OAKLAND — An Oakland police officer at the center of the department's search warrant imbroglio has been notified that the department plans to fire her pending an administrative hearing.
Officer Karla Rush, an eight-year member of the force, was notified late last week of the department's decision, sources said. She can now fight the decision by presenting mitigating factors, a process that can take several months.
Rush, who was placed on paid administrative leave last month, is responsible for writing more than 30 faulty sworn affidavits that were used to convince judges that search warrants were needed to raid the homes of suspected small-time drug dealers.
While the district attorney's office has begun to fight to salvage some of the warrants in question, any warrant issued based on affidavits written by Rush have been dropped without question.
Two such cases were dropped Tuesday morning as two men, who were serving state prison sentences on criminal drug charges, had their cases dismissed and were ordered to be set free, said Ray Keller, an assistant public defender.
In the affidavits, Rush wrote that substances purchased on the street during undercover operations or through informants were tested, though no test was conducted.
The affidavits were submitted to Alameda County judges who, based on what was stated, issued search warrants for mostly East Oakland homes of suspected small-time drug dealers.
Police department officials have maintained that the faulty affidavits were a result of "misstatements" and not a result of officers purposely lying in hopes of securing a search warrant.
Since the department disclosed the errors, eight criminal cases have been dropped and probation revocations against two defendants were overturned.

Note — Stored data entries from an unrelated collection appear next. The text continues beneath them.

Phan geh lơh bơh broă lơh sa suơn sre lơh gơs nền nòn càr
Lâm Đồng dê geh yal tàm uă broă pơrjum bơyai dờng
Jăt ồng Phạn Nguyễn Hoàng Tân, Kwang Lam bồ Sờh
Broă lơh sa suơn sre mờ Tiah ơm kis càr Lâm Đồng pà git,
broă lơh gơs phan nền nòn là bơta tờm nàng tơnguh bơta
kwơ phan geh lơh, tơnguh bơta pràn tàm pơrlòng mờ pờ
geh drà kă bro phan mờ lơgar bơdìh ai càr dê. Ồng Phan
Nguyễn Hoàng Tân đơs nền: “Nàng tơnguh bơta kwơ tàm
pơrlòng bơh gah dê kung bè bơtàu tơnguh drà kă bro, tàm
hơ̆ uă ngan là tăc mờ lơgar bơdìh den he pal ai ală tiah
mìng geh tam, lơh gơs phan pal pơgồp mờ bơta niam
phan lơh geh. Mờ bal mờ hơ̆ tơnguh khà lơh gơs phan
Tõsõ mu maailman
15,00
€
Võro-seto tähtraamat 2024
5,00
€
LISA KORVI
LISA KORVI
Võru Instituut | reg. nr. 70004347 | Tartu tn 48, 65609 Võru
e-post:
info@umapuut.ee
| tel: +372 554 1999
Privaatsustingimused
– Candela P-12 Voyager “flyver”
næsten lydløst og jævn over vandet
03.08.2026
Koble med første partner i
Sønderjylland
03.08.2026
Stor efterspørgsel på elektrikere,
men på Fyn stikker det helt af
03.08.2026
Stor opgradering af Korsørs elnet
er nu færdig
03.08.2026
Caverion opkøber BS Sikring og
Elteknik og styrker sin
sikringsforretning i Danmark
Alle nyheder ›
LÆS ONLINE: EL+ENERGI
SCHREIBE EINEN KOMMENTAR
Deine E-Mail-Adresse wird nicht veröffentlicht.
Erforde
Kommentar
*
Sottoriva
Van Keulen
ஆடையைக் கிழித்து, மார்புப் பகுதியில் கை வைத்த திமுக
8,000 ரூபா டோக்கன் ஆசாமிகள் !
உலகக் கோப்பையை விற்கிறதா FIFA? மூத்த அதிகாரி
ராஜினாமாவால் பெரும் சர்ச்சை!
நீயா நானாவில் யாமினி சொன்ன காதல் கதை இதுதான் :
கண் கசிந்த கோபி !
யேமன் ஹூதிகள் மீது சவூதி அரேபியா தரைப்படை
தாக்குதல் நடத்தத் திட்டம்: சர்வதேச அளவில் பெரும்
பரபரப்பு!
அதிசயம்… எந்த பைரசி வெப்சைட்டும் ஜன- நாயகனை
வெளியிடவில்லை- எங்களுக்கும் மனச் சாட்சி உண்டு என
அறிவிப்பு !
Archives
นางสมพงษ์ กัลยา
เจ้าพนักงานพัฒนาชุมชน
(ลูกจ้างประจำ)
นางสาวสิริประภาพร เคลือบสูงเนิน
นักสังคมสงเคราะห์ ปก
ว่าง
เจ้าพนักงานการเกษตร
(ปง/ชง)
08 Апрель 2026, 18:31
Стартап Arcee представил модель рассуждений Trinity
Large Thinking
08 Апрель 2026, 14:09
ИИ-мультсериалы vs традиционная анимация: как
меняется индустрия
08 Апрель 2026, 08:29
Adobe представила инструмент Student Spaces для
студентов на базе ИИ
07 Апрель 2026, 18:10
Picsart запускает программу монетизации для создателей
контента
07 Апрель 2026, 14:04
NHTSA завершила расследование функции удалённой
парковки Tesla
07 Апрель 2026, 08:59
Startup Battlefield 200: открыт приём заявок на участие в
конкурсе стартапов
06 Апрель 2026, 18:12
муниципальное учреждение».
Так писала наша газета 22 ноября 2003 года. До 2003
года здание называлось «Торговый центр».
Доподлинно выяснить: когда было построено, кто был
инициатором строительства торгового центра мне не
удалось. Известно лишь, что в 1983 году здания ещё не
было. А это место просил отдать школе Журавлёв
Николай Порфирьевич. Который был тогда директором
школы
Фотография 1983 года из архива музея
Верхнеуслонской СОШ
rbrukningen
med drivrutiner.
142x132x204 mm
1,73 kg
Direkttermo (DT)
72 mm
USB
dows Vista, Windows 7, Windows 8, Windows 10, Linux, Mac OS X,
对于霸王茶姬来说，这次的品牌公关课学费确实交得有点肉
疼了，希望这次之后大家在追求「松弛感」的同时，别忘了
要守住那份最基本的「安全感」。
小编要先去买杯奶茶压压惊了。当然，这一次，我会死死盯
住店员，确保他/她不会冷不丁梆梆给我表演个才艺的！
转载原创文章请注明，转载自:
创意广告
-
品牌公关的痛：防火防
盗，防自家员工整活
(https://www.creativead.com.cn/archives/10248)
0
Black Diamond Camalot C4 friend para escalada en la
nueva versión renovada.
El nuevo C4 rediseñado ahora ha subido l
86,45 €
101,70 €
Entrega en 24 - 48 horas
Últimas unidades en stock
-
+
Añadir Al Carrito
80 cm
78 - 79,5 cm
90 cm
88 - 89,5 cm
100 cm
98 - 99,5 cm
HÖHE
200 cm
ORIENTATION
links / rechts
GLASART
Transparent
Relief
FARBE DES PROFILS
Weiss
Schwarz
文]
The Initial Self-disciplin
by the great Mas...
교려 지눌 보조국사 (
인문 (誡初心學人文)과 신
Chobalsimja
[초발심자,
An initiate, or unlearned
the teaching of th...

The Police Department has also been named in two federal civil rights lawsuits, both of which name Rush as a defendant.
The revelation also sparked a department internal affairs investigation and led to the placement of eight officers on paid administrative leave.
"I assume the department found, as to Officer Rush, what we had suspected since the beginning, that she had willfully misrepresented facts on sworn affidavits to a judge," Keller said. "In short, she lied."
Mary Sansen, Rush's attorney, could not be reached for comment Tuesday.
Top police officials refused comment citing department policy not to speak about personnel matters.
John Burris, an attorney who filed one of the civil rights lawsuits, said he was not surprised Rush is on a path toward termination but cautioned that she should not be used as the police department's scapegoat.
"Karla Rush obviously has been the focal point of this but she is not the only one so she should not be the only fall person in this," he said. "You want to root out the problem but you don't want to have a sacrificial lamb; you want to make sure that everyone involved in the conduct receives equal punishment."
While Rush was the first officer named in the department's dilemma, and the author of a majority of the faulty affidavits, she was not the only one writing "misstatements" in sworn documents.
In fact, another officer, Francisco Martinez, admitted to a judge two weeks ago that in addition to making an error about testing substances bought on the street, he also "made a mistake" in writing on a sworn affidavit that a secret informant was reliable because the informant helped police locate a firearm in an unrelated case.
Martinez told Alameda County Superior Court Judge Sandra Bean that the informant never helped police locate a firearm.
In total, almost 20 officers have been involved in the search warrant problem but many of them have been cleared of wrongdoing and are again working the streets.
Burris said he hopes the department's decision on Rush serves as a cautionary tale for others in the department and wondered if criminal charges against the officer should follow.
"This is about deterrence," he said. "The real question is, should she be prosecuted for perjury?"